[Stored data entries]
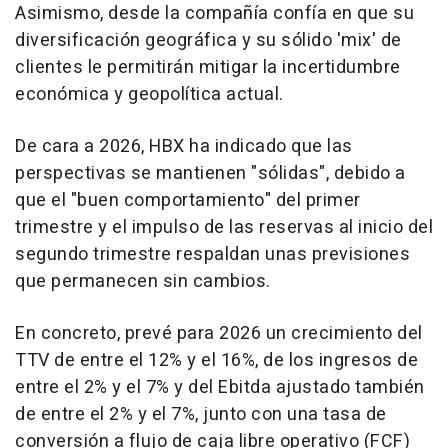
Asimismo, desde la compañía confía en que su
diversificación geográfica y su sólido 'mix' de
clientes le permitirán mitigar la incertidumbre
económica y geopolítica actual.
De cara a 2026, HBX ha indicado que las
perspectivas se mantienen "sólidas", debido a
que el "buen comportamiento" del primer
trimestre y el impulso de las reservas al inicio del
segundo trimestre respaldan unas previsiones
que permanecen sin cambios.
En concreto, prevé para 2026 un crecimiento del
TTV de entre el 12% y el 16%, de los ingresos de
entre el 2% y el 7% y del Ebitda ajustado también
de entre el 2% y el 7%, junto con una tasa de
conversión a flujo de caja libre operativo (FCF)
---
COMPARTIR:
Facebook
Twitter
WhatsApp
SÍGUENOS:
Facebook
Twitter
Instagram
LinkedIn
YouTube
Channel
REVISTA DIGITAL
---
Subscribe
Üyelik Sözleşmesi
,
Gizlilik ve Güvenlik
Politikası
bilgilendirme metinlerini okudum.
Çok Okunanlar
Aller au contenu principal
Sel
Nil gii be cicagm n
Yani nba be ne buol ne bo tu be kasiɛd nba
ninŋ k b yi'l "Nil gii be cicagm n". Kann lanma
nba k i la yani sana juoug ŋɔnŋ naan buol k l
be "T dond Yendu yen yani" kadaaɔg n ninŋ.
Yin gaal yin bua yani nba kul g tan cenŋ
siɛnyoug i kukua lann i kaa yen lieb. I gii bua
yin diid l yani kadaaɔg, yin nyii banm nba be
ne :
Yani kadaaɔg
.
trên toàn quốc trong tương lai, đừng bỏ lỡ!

Task objective
Only the lines above from the one with "De cara a 2026, HBX ha indicado que las" through the one with "de entre el 2% y el 7%, junto con una tasa de" should be duplicated, character for character.

Result of this exercise
De cara a 2026, HBX ha indicado que las
perspectivas se mantienen "sólidas", debido a
que el "buen comportamiento" del primer
trimestre y el impulso de las reservas al inicio del
segundo trimestre respaldan unas previsiones
que permanecen sin cambios.
En concreto, prevé para 2026 un crecimiento del
TTV de entre el 12% y el 16%, de los ingresos de
entre el 2% y el 7% y del Ebitda ajustado también
de entre el 2% y el 7%, junto con una tasa de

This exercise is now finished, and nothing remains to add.